Lightway does not rely on external binaries (ready-compiled code) with configuration files, meaning the relationship between the VPN protocol, its implementation, and the client are more easily apparent. It carries no extra baggage in the form of unused or deprecated functionalities and in consequence is slim and easy to audit. It also allows developers to securely implement Lightway on a variety of platforms, both on the client and server.

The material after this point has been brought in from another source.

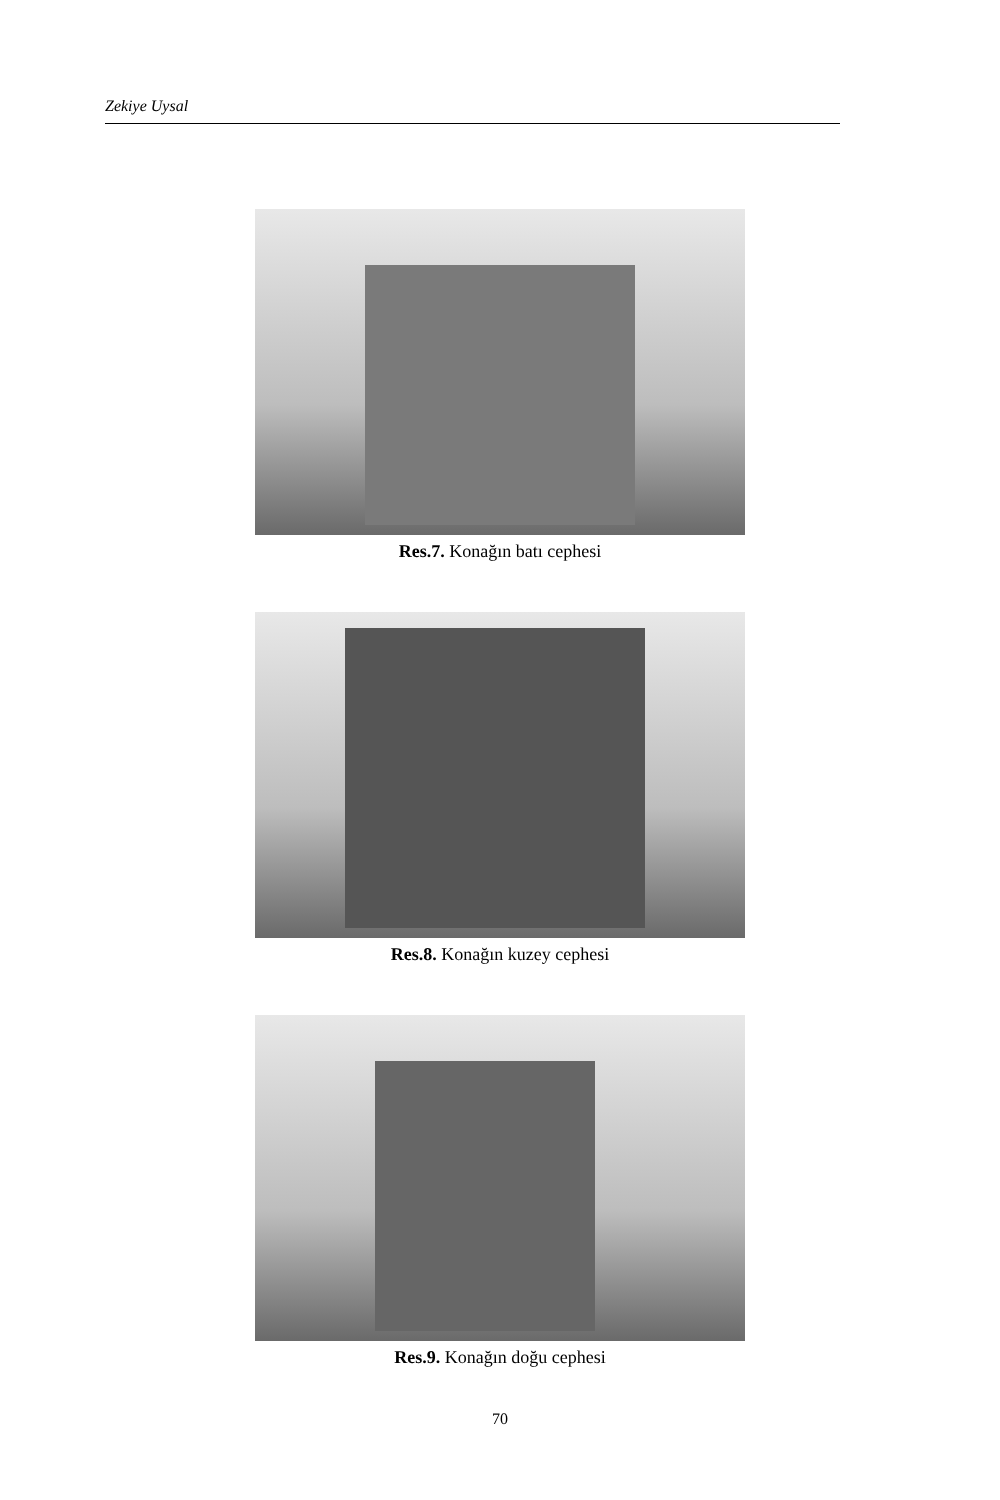Zekiye Uysal
Res.7. Konağın batı cephesi
Res.8. Konağın kuzey cephesi
Res.9. Konağın doğu cephesi
70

The most immediately apparent benefit of Lightway is its short time-to-connect. The Lightway client can authenticate the server in a single round trip and establish the connection in three round trips. On UDP, the protocol uses D/TLS 1.2 (TLS for UDP), and in the event of interruption or inactivity, users can pick up right where they left off. D/TLS derives from TLS 1.2 and inherits all of its benefits, including replay protection. For TCP connections, Lightway uses TLS 1.3, and once TLS 1.3 supports UDP, Lightway will make use of it as soon as possible.
As connections aren’t terminated but instead idle, continuing from where a user left off is almost unnoticeable in many common situations, such as when waking a device from sleep or deactivating airplane mode after half a day. Even after changing mobile networks or your physical location, you will still be connected to the same ExpressVPN server.

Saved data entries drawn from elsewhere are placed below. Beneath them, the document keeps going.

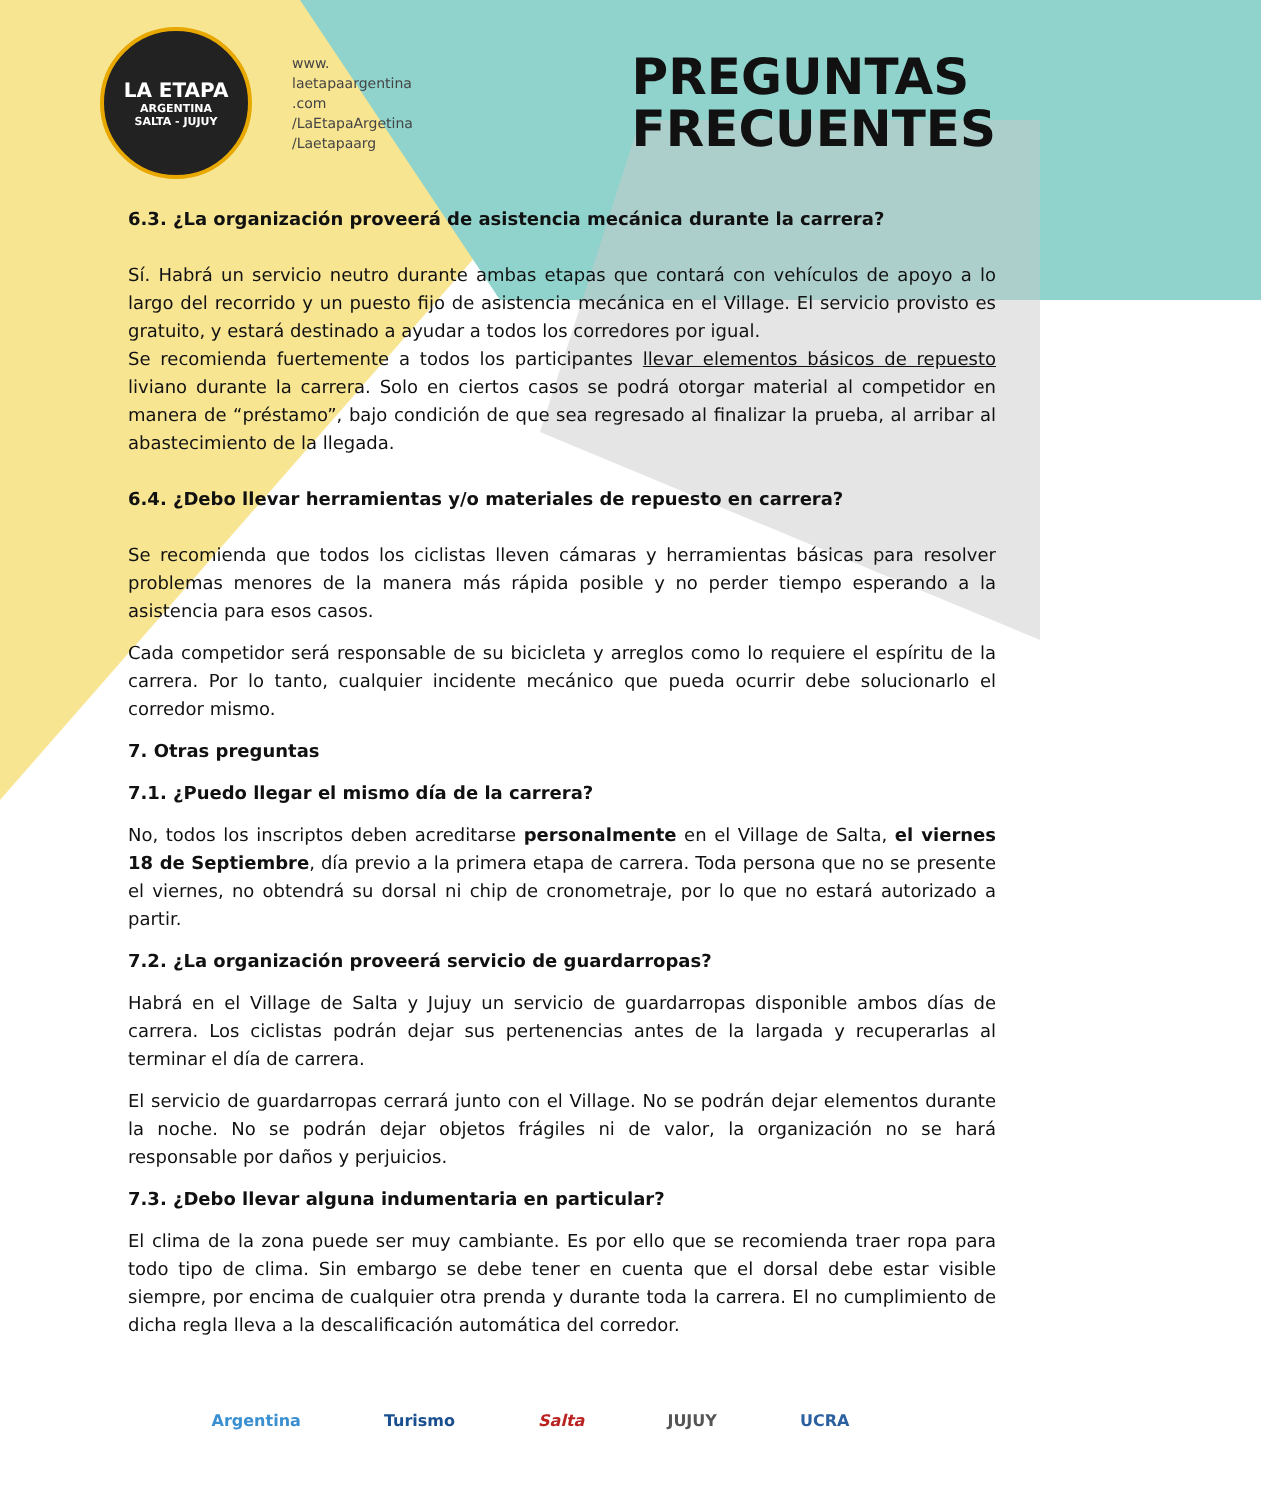LA ETAPA
ARGENTINA
SALTA - JUJUY
www.
laetapaargentina
.com
/LaEtapaArgetina
/Laetapaarg
PREGUNTAS
FRECUENTES
6.3. ¿La organización proveerá de asistencia mecánica durante la carrera?
Sí. Habrá un servicio neutro durante ambas etapas que contará con vehículos de apoyo a lo largo del recorrido y un puesto fijo de asistencia mecánica en el Village. El servicio provisto es gratuito, y estará destinado a ayudar a todos los corredores por igual.
Se recomienda fuertemente a todos los participantes llevar elementos básicos de repuesto liviano durante la carrera. Solo en ciertos casos se podrá otorgar material al competidor en manera de “préstamo”, bajo condición de que sea regresado al finalizar la prueba, al arribar al abastecimiento de la llegada.
6.4. ¿Debo llevar herramientas y/o materiales de repuesto en carrera?
Se recomienda que todos los ciclistas lleven cámaras y herramientas básicas para resolver problemas menores de la manera más rápida posible y no perder tiempo esperando a la asistencia para esos casos.
Cada competidor será responsable de su bicicleta y arreglos como lo requiere el espíritu de la carrera. Por lo tanto, cualquier incidente mecánico que pueda ocurrir debe solucionarlo el corredor mismo.
7. Otras preguntas
7.1. ¿Puedo llegar el mismo día de la carrera?
No, todos los inscriptos deben acreditarse personalmente en el Village de Salta, el viernes 18 de Septiembre, día previo a la primera etapa de carrera. Toda persona que no se presente el viernes, no obtendrá su dorsal ni chip de cronometraje, por lo que no estará autorizado a partir.
7.2. ¿La organización proveerá servicio de guardarropas?
Habrá en el Village de Salta y Jujuy un servicio de guardarropas disponible ambos días de carrera. Los ciclistas podrán dejar sus pertenencias antes de la largada y recuperarlas al terminar el día de carrera.
El servicio de guardarropas cerrará junto con el Village. No se podrán dejar elementos durante la noche. No se podrán dejar objetos frágiles ni de valor, la organización no se hará responsable por daños y perjuicios.
7.3. ¿Debo llevar alguna indumentaria en particular?
El clima de la zona puede ser muy cambiante. Es por ello que se recomienda traer ropa para todo tipo de clima. Sin embargo se debe tener en cuenta que el dorsal debe estar visible siempre, por encima de cualquier otra prenda y durante toda la carrera. El no cumplimiento de dicha regla lleva a la descalificación automática del corredor.
Argentina Turismo Salta JUJUY UCRA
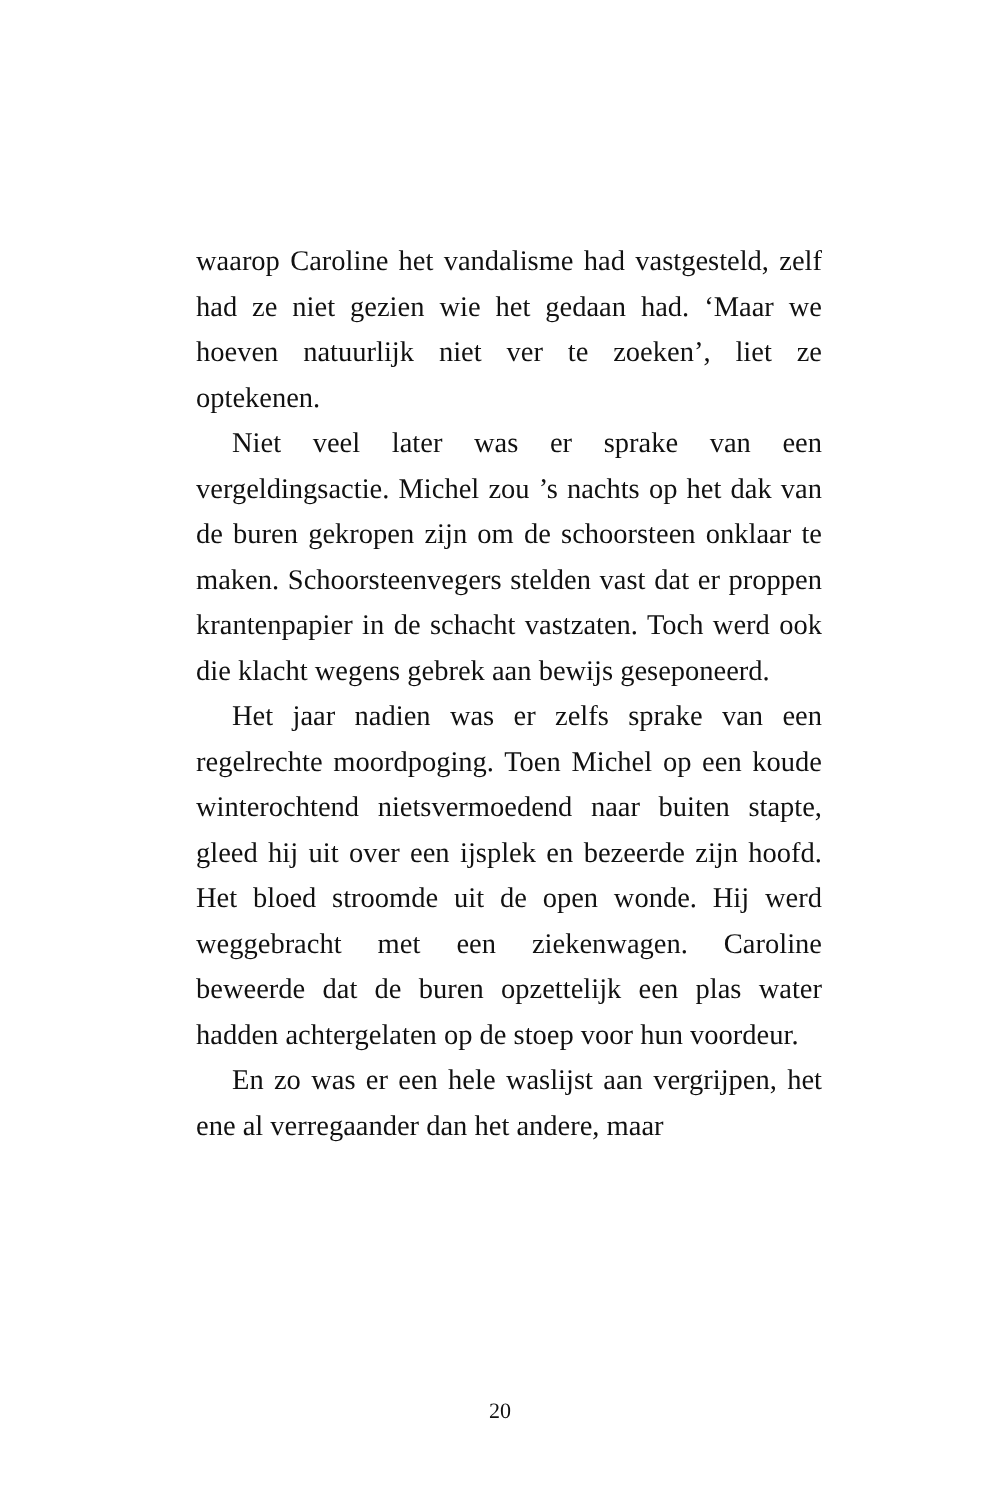waarop Caroline het vandalisme had vastgesteld, zelf had ze niet gezien wie het gedaan had. ‘Maar we hoeven natuurlijk niet ver te zoeken’, liet ze optekenen.
Niet veel later was er sprake van een vergeldingsactie. Michel zou ’s nachts op het dak van de buren gekropen zijn om de schoorsteen onklaar te maken. Schoorsteenvegers stelden vast dat er proppen krantenpapier in de schacht vastzaten. Toch werd ook die klacht wegens gebrek aan bewijs geseponeerd.
Het jaar nadien was er zelfs sprake van een regelrechte moordpoging. Toen Michel op een koude winterochtend nietsvermoedend naar buiten stapte, gleed hij uit over een ijsplek en bezeerde zijn hoofd. Het bloed stroomde uit de open wonde. Hij werd weggebracht met een ziekenwagen. Caroline beweerde dat de buren opzettelijk een plas water hadden achtergelaten op de stoep voor hun voordeur.
En zo was er een hele waslijst aan vergrijpen, het ene al verregaander dan het andere, maar
20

After a certain period of inactivity, your connection is reset and your internal IP sent back to the queue, from where it will eventually be assigned to somebody else, ensuring that all connections have been terminated. (This “inactivity clock” resets with every packet sent and does not record log-in times or activity profiles.)
Keys are negotiated using Elliptic-Curve Diffie-Hellman (ECDH) every 15 minutes, or whenever your device changes networks, for instance as you move between Wi-Fi and mobile data. If ECDH fails, the software falls back to a classic Diffie-Hellman exchange.
The only two ciphers used in Lightway are AES-256-GCM and ChaCha20/Poly1305. Owing to the excellent hardware acceleration of AES available in most devices, Lightway will mostly default to this well-proven cipher. Only on lower-powered routers or entry-level mobile devices might ChaCha20 be used. Other protocols (such as SSL or older versions of TLS) and ciphers are not included in the client and server software, mitigating the risk of downgrade attacks.
Lightway by default does not obfuscate its traffic. To mitigate surveillance and censorship, the traffic can be modified to appear like other traffic by the client on top of the Lightway protocol. This is well suited for the way ExpressVPN users make use of their apps.
Lightway will be available as an open-source library and a reference client. This open-source reference client will allow users to make use of the ExpressVPN network without requiring closed-source software or unknown binaries, similar to how the OpenVPN manual configuration allows it today.